With the images removed, write out every line below exactly.

*** INPUT FOR THIS TASK ***

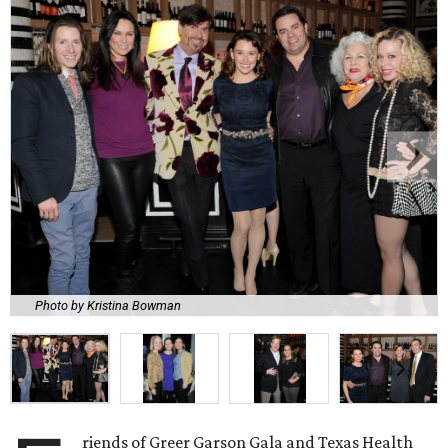
Photo by Kristina Bowman
riends of Greer Garson Gala and Texas Health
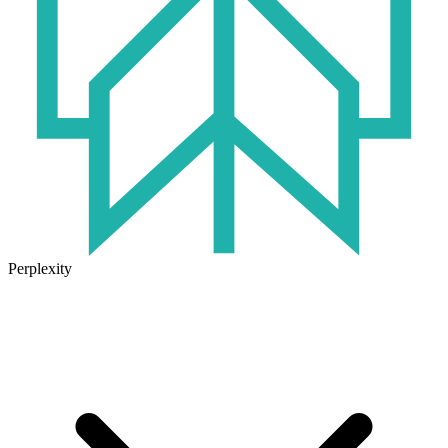
Perplexity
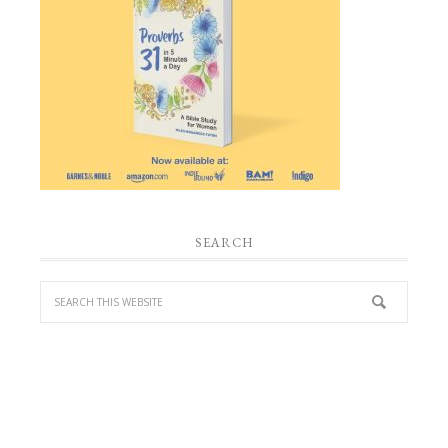
SEARCH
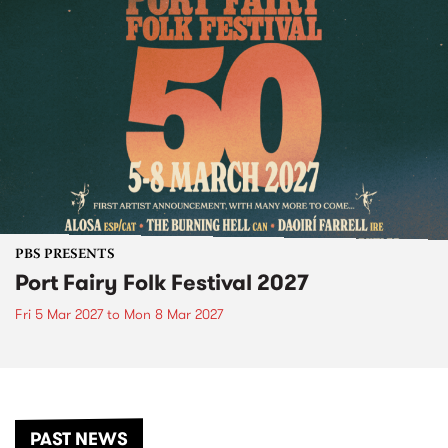
PBS PRESENTS
Port Fairy Folk Festival 2027
Fri 5 Mar 2027
to
Mon 8 Mar 2027
PAST NEWS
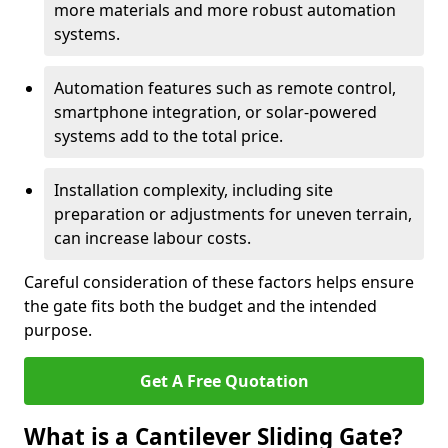
more materials and more robust automation
systems.
Automation features such as remote control,
smartphone integration, or solar-powered
systems add to the total price.
Installation complexity, including site
preparation or adjustments for uneven terrain,
can increase labour costs.
Careful consideration of these factors helps ensure
the gate fits both the budget and the intended
purpose.
Get A Free Quotation
What is a Cantilever Sliding Gate?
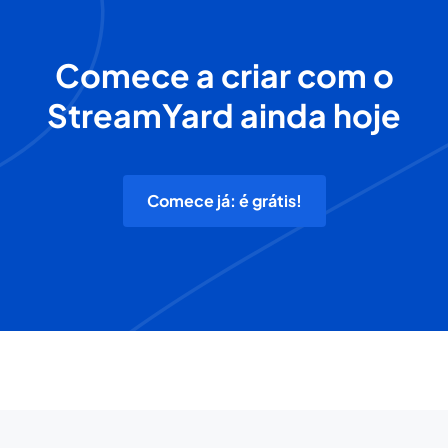
Comece a criar com o
StreamYard ainda hoje
Comece já: é grátis!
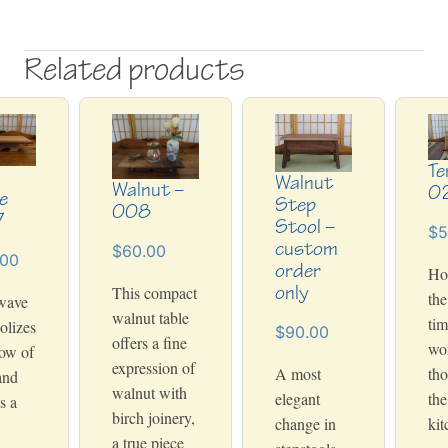
Related products
Te
Walnut
Walnut –
0
e
Step
008
7
Stool –
$5
custom
$60.00
.00
order
Ho
only
This compact
the
wave
walnut table
tim
olizes
$90.00
offers a fine
wo
low of
expression of
A most
tho
and
walnut with
elegant
the
s a
birch joinery,
change in
kit
a true piece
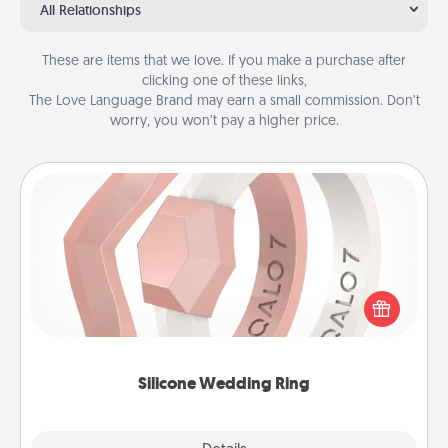
All Relationships
These are items that we love. If you make a purchase after
clicking one of these links,
The Love Language Brand may earn a small commission. Don’t
worry, you won’t pay a higher price.
Silicone Wedding Ring
If your spouse's work or hobbies require removing
their wedding ring, a silicone ring could be the
perfect gift! Usually made of medical-grade silicone,
they also come in fun custom styles and colors.
Silicone Wedding Ring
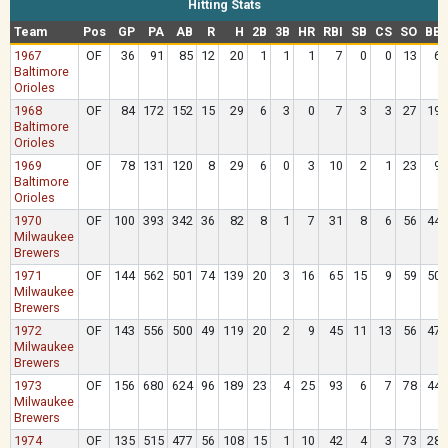
Hitting Stats
Team
Pos
GP
PA
AB
R
H
2B
3B
HR
RBI
SB
CS
SO
BB
1967
OF
36
91
85
12
20
1
1
1
7
0
0
13
6
Baltimore
Orioles
1968
OF
84
172
152
15
29
6
3
0
7
3
3
27
19
Baltimore
Orioles
1969
OF
78
131
120
8
29
6
0
3
10
2
1
23
9
Baltimore
Orioles
1970
OF
100
393
342
36
82
8
1
7
31
8
6
56
44
Milwaukee
Brewers
1971
OF
144
562
501
74
139
20
3
16
65
15
9
59
50
Milwaukee
Brewers
1972
OF
143
556
500
49
119
20
2
9
45
11
13
56
47
Milwaukee
Brewers
1973
OF
156
680
624
96
189
23
4
25
93
6
7
78
44
Milwaukee
Brewers
1974
OF
135
515
477
56
108
15
1
10
42
4
3
73
28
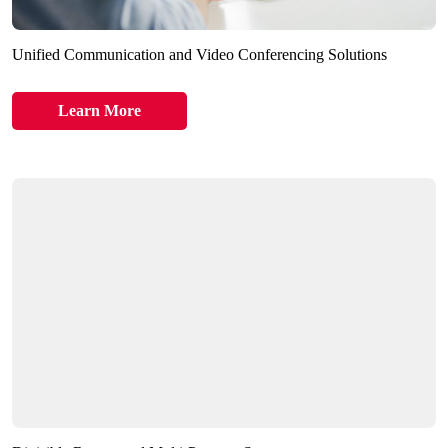
Unified Communication and Video Conferencing Solutions
Learn More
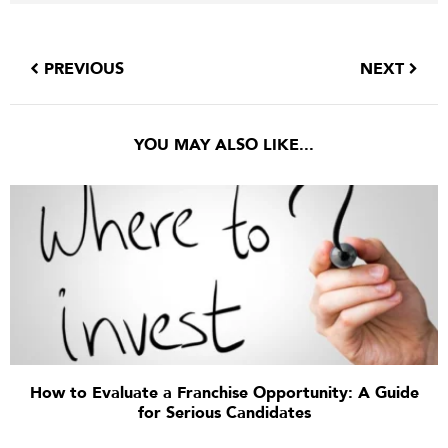
PREVIOUS
NEXT
YOU MAY ALSO LIKE...
How to Evaluate a Franchise Opportunity: A Guide
for Serious Candidates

*** End of INPUT FOR THIS TASK ***

ANSWER TO THIS PROBLEM ::
Photo by Kristina Bowman
riends of Greer Garson Gala and Texas Health
Perplexity
SEARCH
PBS PRESENTS
Port Fairy Folk Festival 2027
Fri 5 Mar 2027
to
Mon 8 Mar 2027
PAST NEWS
more materials and more robust automation
systems.
Automation features such as remote control,
smartphone integration, or solar-powered
systems add to the total price.
Installation complexity, including site
preparation or adjustments for uneven terrain,
can increase labour costs.
Careful consideration of these factors helps ensure
the gate fits both the budget and the intended
purpose.
Get A Free Quotation
What is a Cantilever Sliding Gate?
Comece a criar com o
StreamYard ainda hoje
Comece já: é grátis!
Related products
Te
Walnut
Walnut –
0
e
Step
008
7
Stool –
$5
custom
$60.00
.00
order
Ho
only
This compact
the
wave
walnut table
tim
olizes
$90.00
offers a fine
wo
low of
expression of
A most
tho
and
walnut with
elegant
the
s a
birch joinery,
change in
kit
a true piece
All Relationships
These are items that we love. If you make a purchase after
clicking one of these links,
The Love Language Brand may earn a small commission. Don’t
worry, you won’t pay a higher price.
Silicone Wedding Ring
If your spouse's work or hobbies require removing
their wedding ring, a silicone ring could be the
perfect gift! Usually made of medical-grade silicone,
they also come in fun custom styles and colors.
Silicone Wedding Ring
Hitting Stats
Team
Pos
GP
PA
AB
R
H
2B
3B
HR
RBI
SB
CS
SO
BB
1967
OF
36
91
85
12
20
1
1
1
7
0
0
13
6
Baltimore
Orioles
1968
OF
84
172
152
15
29
6
3
0
7
3
3
27
19
Baltimore
Orioles
1969
OF
78
131
120
8
29
6
0
3
10
2
1
23
9
Baltimore
Orioles
1970
OF
100
393
342
36
82
8
1
7
31
8
6
56
44
Milwaukee
Brewers
1971
OF
144
562
501
74
139
20
3
16
65
15
9
59
50
Milwaukee
Brewers
1972
OF
143
556
500
49
119
20
2
9
45
11
13
56
47
Milwaukee
Brewers
1973
OF
156
680
624
96
189
23
4
25
93
6
7
78
44
Milwaukee
Brewers
1974
OF
135
515
477
56
108
15
1
10
42
4
3
73
28
Unified Communication and Video Conferencing Solutions
Learn More
PREVIOUS
NEXT
YOU MAY ALSO LIKE...
How to Evaluate a Franchise Opportunity: A Guide
for Serious Candidates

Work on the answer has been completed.